This is annually a bittersweet Friday. It’s traditionally commencement weekend at Illinois State University, and since joining The Vidette as general manager eight years ago, the day has evolved into an emotional in-house tradition for graduating seniors, their families and friends. The building crackles with Christmas morning-like excitement and anticipation. Vidette seniors trek over to the corner of Locust and University for one last victory lap through the dear old Viddy building as an ISU student. We share a laugh, a memory and a hug. It’s a day of transition. It’s informal, but it’s meaningful. These young people are members of the Vidette Family. I love to see ‘em move onward, but I hate to see ‘em go. The box of Kleenex is always kept nearby.
This year the day of transition is neither bitter nor sweet. It’s just empty. Like the Vidette building, the Illinois State campus, in all its springtime glory, is void of this special energy. No bustle of dressed-up people with caps and gowns flapping in the May breeze. No pictures. No laughs, no memories, no hugs or smiles.
We’ve all come to accept the cold wind of the ongoing health crisis and its persistent threat. There’s no point in being bitter. There is, however, disappointment — deep disappointment in not seeing the proud grads, parents, grandparents and pals parade their way around favorite spots on campus. For many, a favorite spot is the homey comfort of The Vidette Building. The little red building at the north edge of campus has truly become a home away from home for many Vidette students, dating back to the mid-1990s when the place first opened. Today, home is quiet and empty.
It’s said that life's rituals like commencements and weddings are validated by the gathering of witnesses. Friends and families who come together to share in a day of jubilation somehow make the transitional event more real and indelible. Perhaps there is some truth to that. But even though there will be no small gatherings of families and friends at The Vidette Building today or larger gatherings later at Redbird Arena this weekend, the achievements of this year’s graduating class are quite real. And they are inedible. In fact, these folks were dealt a huge dose of reality in its rawest form. The seniors at The Vidette met this raw reality with grace, poise and professionalism. As young journalists, they collaborated remotely to tell this important and unfolding story in words, pictures and videos over the last eight weeks. These stories will live on for generations as documentation of this tragic chapter of history and its unforgettable impact on the Illinois State University community. Good journalists rise to the occasion in the face of tragedy. This year’s Vidette journalists rose to the occasion. There was no self-pity, even though they were denied the many rites of a special spring of their lives. Instead, they did their work and they did it well.
These seniors and their underclassmen teammates were not been able to convene each day here in the building to do their work as generations of their Vidette ancestors were able to do for years before them, but the journalism performed remotely by this group has been exemplary. And those prior generations of Vidette alums who once roamed this building can — and should — be proud of their younger siblings.

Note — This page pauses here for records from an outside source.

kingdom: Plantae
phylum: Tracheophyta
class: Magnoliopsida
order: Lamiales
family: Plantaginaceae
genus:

So, today The Vidette nest sits disappointingly quiet and empty. But tomorrow the world will be a much fuller and brighter place as the promising seniors transition into their stations in life beyond Illinois State University. Yes, the old brick building sits empty and chilly, but my heart is warm and overflowing with pride. Good luck and best wishes to each of these remarkable graduates. Their work at The Vidette is complete. It will never be forgotten.